-------- Extracted information

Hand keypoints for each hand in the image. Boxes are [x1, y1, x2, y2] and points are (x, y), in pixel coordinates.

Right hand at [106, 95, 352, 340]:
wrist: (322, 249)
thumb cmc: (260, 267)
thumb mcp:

----------------
-------- Extracted information

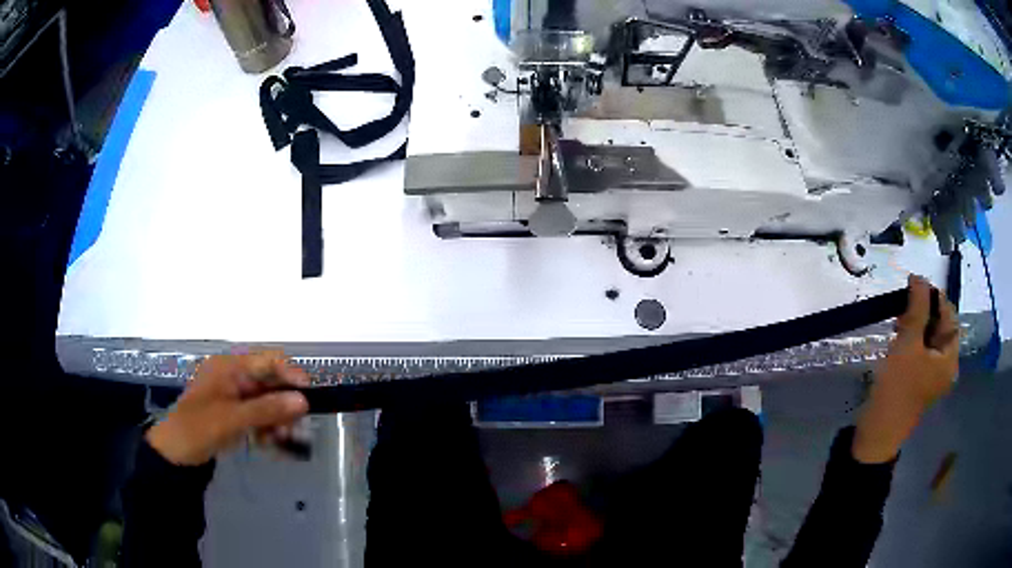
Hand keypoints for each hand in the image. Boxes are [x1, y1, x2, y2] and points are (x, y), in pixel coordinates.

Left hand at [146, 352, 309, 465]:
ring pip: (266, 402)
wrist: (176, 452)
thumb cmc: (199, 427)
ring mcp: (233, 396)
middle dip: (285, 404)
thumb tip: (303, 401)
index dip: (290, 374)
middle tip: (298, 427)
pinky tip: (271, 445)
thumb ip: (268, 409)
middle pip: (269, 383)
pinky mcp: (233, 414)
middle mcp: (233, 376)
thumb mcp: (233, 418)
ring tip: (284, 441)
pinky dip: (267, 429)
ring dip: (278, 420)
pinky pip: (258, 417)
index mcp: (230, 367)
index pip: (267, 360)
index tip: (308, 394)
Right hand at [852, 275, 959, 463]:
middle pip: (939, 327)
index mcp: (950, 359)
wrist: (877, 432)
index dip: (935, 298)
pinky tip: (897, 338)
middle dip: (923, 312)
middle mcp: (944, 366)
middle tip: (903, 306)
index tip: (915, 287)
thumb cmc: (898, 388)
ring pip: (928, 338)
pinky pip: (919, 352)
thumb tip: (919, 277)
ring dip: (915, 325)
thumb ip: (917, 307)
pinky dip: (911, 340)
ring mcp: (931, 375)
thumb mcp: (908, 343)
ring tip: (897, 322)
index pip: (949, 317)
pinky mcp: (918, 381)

----------------
-------- Extracted information

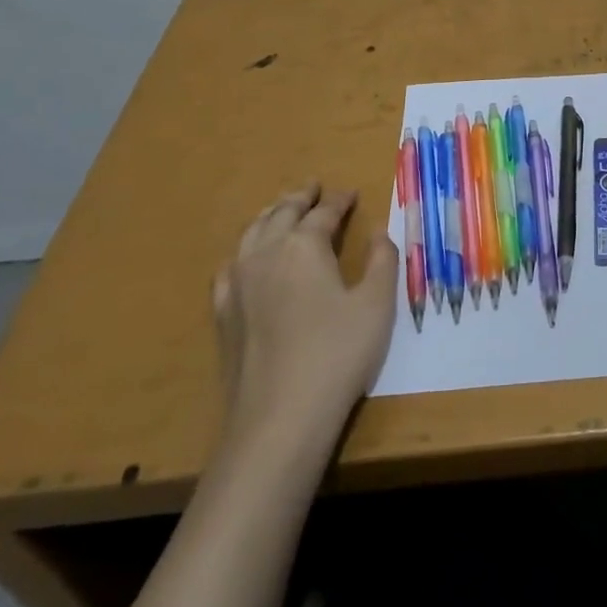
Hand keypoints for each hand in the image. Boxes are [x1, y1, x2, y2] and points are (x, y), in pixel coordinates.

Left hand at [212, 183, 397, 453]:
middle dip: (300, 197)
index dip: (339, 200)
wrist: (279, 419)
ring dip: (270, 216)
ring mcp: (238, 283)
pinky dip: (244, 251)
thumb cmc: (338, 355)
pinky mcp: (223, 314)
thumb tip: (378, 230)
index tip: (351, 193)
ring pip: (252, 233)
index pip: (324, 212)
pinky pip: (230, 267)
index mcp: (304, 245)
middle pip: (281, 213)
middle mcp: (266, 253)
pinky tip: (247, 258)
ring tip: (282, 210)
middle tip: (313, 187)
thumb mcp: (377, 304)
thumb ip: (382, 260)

----------------

**Task goal:** Lines from the entries that contain the string "middle" must be found and copied.

**Reply:**
middle dip: (285, 404)
middle tip: (298, 427)
middle pip: (269, 383)
middle mcp: (233, 376)
middle pip: (939, 327)
middle dip: (923, 312)
middle mcp: (944, 366)
middle tip: (903, 306)
middle dip: (300, 197)
middle pip: (281, 213)
middle mcp: (266, 253)
middle tip: (313, 187)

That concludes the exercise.